Ungesunde Ernährung und Bewegungsmangel
Auf Platz zwei und drei der Ursachen für häufigere Krankheit werden „Hohe Kosten für gesunde Ernährung“ (54 Prozent) und „Fehlende bewegungs-/entwicklungsfördernde Angebote im Kleinkindalter“ (53 Prozent) genannt. In etwa ein Viertel der Ärztinnen und Ärzte nennt weiters Diskriminierungserfahrungen als Grund für die häufigeren Erkrankungen.
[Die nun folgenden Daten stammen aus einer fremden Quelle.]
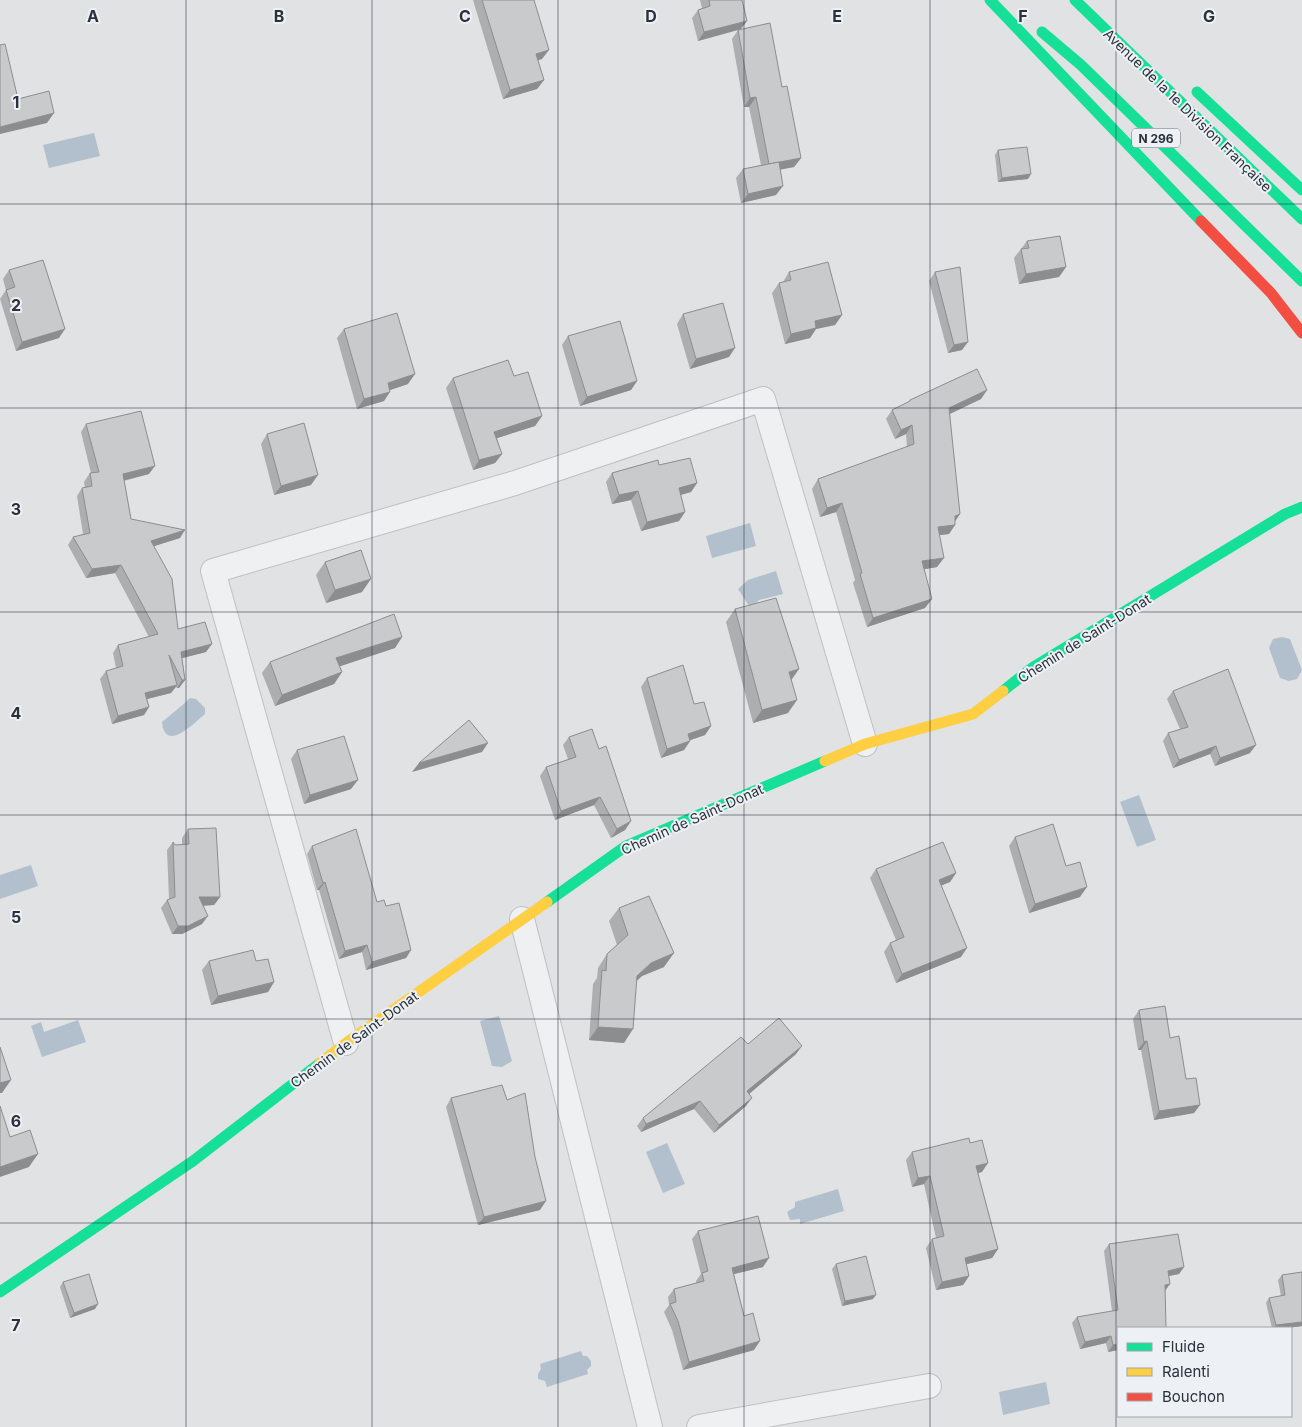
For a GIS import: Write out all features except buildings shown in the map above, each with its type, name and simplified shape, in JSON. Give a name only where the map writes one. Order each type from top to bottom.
[{"type":"main road","points":[[990,0],[1271,293],[1302,332]]},
{"type":"main road","name":"Avenue de la 1e Division Française","points":[[1075,0],[1302,219]]},
{"type":"main road","name":"N 296","points":[[1035,26],[1081,65],[1302,281]]},
{"type":"main road","points":[[1188,84],[1302,190]]},
{"type":"main road","name":"Chemin de Saint-Donat","points":[[0,1292],[193,1161],[346,1044],[626,846],[865,744],[973,714],[1032,668],[1285,514],[1302,507]]},
{"type":"street","points":[[346,1044],[213,571],[515,483],[763,399],[865,744]]},
{"type":"street","points":[[522,918],[650,1427]]},
{"type":"street","points":[[698,1427],[929,1386]]},
{"type":"water","points":[[94,133],[100,156],[49,168],[43,145]]},
{"type":"water","points":[[750,523],[756,546],[712,558],[706,536]]},
{"type":"water","points":[[776,571],[783,594],[759,600],[751,609],[738,589],[748,580]]},
{"type":"water","points":[[1282,637],[1290,639],[1302,670],[1297,679],[1289,681],[1280,678],[1269,648],[1273,639]]},
{"type":"water","points":[[190,698],[196,699],[205,708],[205,714],[181,733],[174,736],[169,735],[164,731],[162,722]]},
{"type":"water","points":[[1139,795],[1156,840],[1137,847],[1120,802]]},
{"type":"water","points":[[31,865],[38,886],[0,899],[0,875]]},
{"type":"water","points":[[499,1016],[512,1061],[502,1067],[492,1066],[480,1021]]},
{"type":"water","points":[[78,1020],[86,1042],[42,1057],[31,1026],[41,1022],[44,1032]]},
{"type":"water","points":[[667,1143],[685,1184],[663,1193],[646,1152]]},
{"type":"water","points":[[838,1189],[844,1211],[800,1224],[800,1219],[790,1220],[787,1212],[795,1207],[795,1202]]},
{"type":"water","points":[[581,1351],[583,1356],[587,1356],[591,1361],[591,1366],[587,1370],[588,1374],[547,1387],[545,1381],[538,1379],[541,1369],[540,1364]]},
{"type":"water","points":[[1046,1382],[1050,1404],[1003,1415],[999,1392]]},
{"type":"traffic: fast","points":[[990,0],[1201,221]]},
{"type":"traffic: fast","points":[[1075,0],[1302,219]]},
{"type":"traffic: fast","points":[[1042,32],[1081,65],[1302,281]]},
{"type":"traffic: fast","points":[[1197,92],[1302,190]]},
{"type":"traffic: fast","points":[[1003,691],[1032,668],[1285,514],[1302,507]]},
{"type":"traffic: fast","points":[[547,902],[626,846],[825,761]]},
{"type":"traffic: fast","points":[[0,1292],[193,1161],[320,1063]]},
{"type":"traffic: slow","points":[[825,761],[865,744],[973,714],[1003,691]]},
{"type":"traffic: slow","points":[[320,1063],[547,902]]},
{"type":"traffic: jam","points":[[1201,221],[1271,293],[1302,333]]}]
Diese Einschätzung teilen vor allem Kinder- und Jugendpsychiater (27 Prozent), die mehr Zeit für Gespräche mit ihren Patientinnen und Patienten haben als andere Fachrichtungen.
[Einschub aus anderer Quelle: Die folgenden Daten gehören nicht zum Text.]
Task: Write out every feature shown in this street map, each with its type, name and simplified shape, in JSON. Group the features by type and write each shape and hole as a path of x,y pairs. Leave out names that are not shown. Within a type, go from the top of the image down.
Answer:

Psychosomatische Belastungen
Die Frage, ob in der beruflichen Praxis bei Kindern aus armutsgefährdeten Familien vermehrt psychosomatische Belastungen beobachtet werden, bejahen drei Viertel der Befragten (41 Prozent „häufig“, 37 Prozent „manchmal“). Die Gruppe der Kinderärzte, die an der Umfrage teilnahm, bestätigt dies mit 90 Prozent noch einmal deutlich stärker (62 Prozent „häufig“, 28 Prozent „manchmal“).
Zwei Drittel (66 Prozent) sagen, dass armutsbetroffene Kinder stärker von Bewegungsmangel durch die Corona-Krise betroffen sind, wobei die Zahlen für Wien (82 Prozent) besonders hoch sind. Bei den Kinderärzten geben das österreichweit 82 Prozent an, bei den Wiener Kinderärzten sind es sogar 90 Prozent.
85 Prozent der befragten Medizinerinnen und Mediziner gaben an, dass armutsbetroffene Kinder in ihrer Wahrnehmung in der Corona-Krise stärker psychisch belastet wurden als Kinder aus finanziell gut abgesicherten Familien. Bei Kinderärzten sowie Kinder- und Jugendpsychiatern sind es sogar 91 Prozent, die diese Einschätzung teilen.
Geforderte Maßnahmen zur Verbesserung der Lage
Als wichtigste Maßnahmen um den Gesundheitszustand armutsbetroffener Kinder abzusichern, nannten die Befragten: ausreichend kostenlose Therapieplätze für Kinder bei medizinischer Indikation (66 Prozent), kostenfreie Maßnahmen zur Mund-, und Zahngesundheit für alle unter 18 Jahren (61 Prozent), die rasche Erweiterung der Krankenkassenplätze für Psychotherapie bei Kindern und Jugendlichen (54 Prozent) sowie die Reform beziehungsweise der Ausbau der Kassenverträge im Bereich der Kinder- und Jugendheilkunde. Aber auch den Ausbau der Gesundheitsbetreuung an Schulen nennt eine knappe Mehrheit (50 Prozent) als besonders wichtige Maßnahme. 76 Prozent der Befragten sagen zudem, dass es eine starke finanzielle Absicherung von Kindern und Jugendlichen braucht, um gesundheitliche Ungleichheit auszugleichen.